Fine Tuned Predicted Text: Der Vorschlag bezieht sich im Inhalt auf die durchschnittliche 48-Stunden-Woche-Beschäftigung von Ärzten mit der Möglichkeit, sie nach Verhandlungen auf 54 Stunden zu erhöhen.
Source Text: It is now February and we are still waiting.
Target Text (Dutch): Het kan goed zijn dat de anderen geen haar beter zijn, maar dat helpt ons niet.
Predicted Text (Basic) : È ora febbraio e stiamo ancora aspettando.
Predicted Text(Fine tuned):Het is nu februari en we wachten nog steeds.
Source Text: Mr President, the European Parliament is today facing an important decision.
Target Text: Mijnheer de Voorzitter, beste collega's, het Europees Parlement staat vandaag voor een belangrijke beslissing.
Predicted Text (Basic): Mijnheer de Voorzitter, het Europees Parlement staat vandaag voor een belangrijk besluit.
Predicted Text(Fine-tuned): Mijnheer de Voorzitter, het Europees Parlement staat vandaag voor een belangrijke beslissing.

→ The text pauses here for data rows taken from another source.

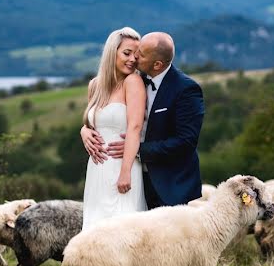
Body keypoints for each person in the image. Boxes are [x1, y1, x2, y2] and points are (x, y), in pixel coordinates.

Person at [62, 26, 162, 266]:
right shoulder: (95, 85)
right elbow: (89, 121)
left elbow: (133, 128)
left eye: (137, 54)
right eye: (127, 53)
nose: (133, 60)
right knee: (93, 233)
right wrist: (83, 132)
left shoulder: (134, 82)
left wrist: (125, 171)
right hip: (96, 172)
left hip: (123, 167)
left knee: (124, 234)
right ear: (112, 53)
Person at [82, 31, 204, 209]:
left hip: (169, 183)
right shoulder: (135, 78)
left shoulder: (186, 89)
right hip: (130, 174)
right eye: (131, 52)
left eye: (140, 54)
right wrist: (85, 130)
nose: (135, 57)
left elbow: (186, 142)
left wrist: (139, 150)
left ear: (157, 64)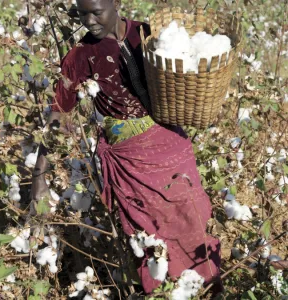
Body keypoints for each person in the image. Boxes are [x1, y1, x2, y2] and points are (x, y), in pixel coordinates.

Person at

Training MBART for more epochs can give us good results. Also, there can be a good chance if Reinforcement Learning can improve the translation process. Using Reinforcement Learning with Human Feedback will improve NLP models taking it to new heights.
We developed a web interface by selecting the most performed model which is MBart. We pushed our model to a HuggingFace repo and directly call and use it. The development was made usign Python Streamlit.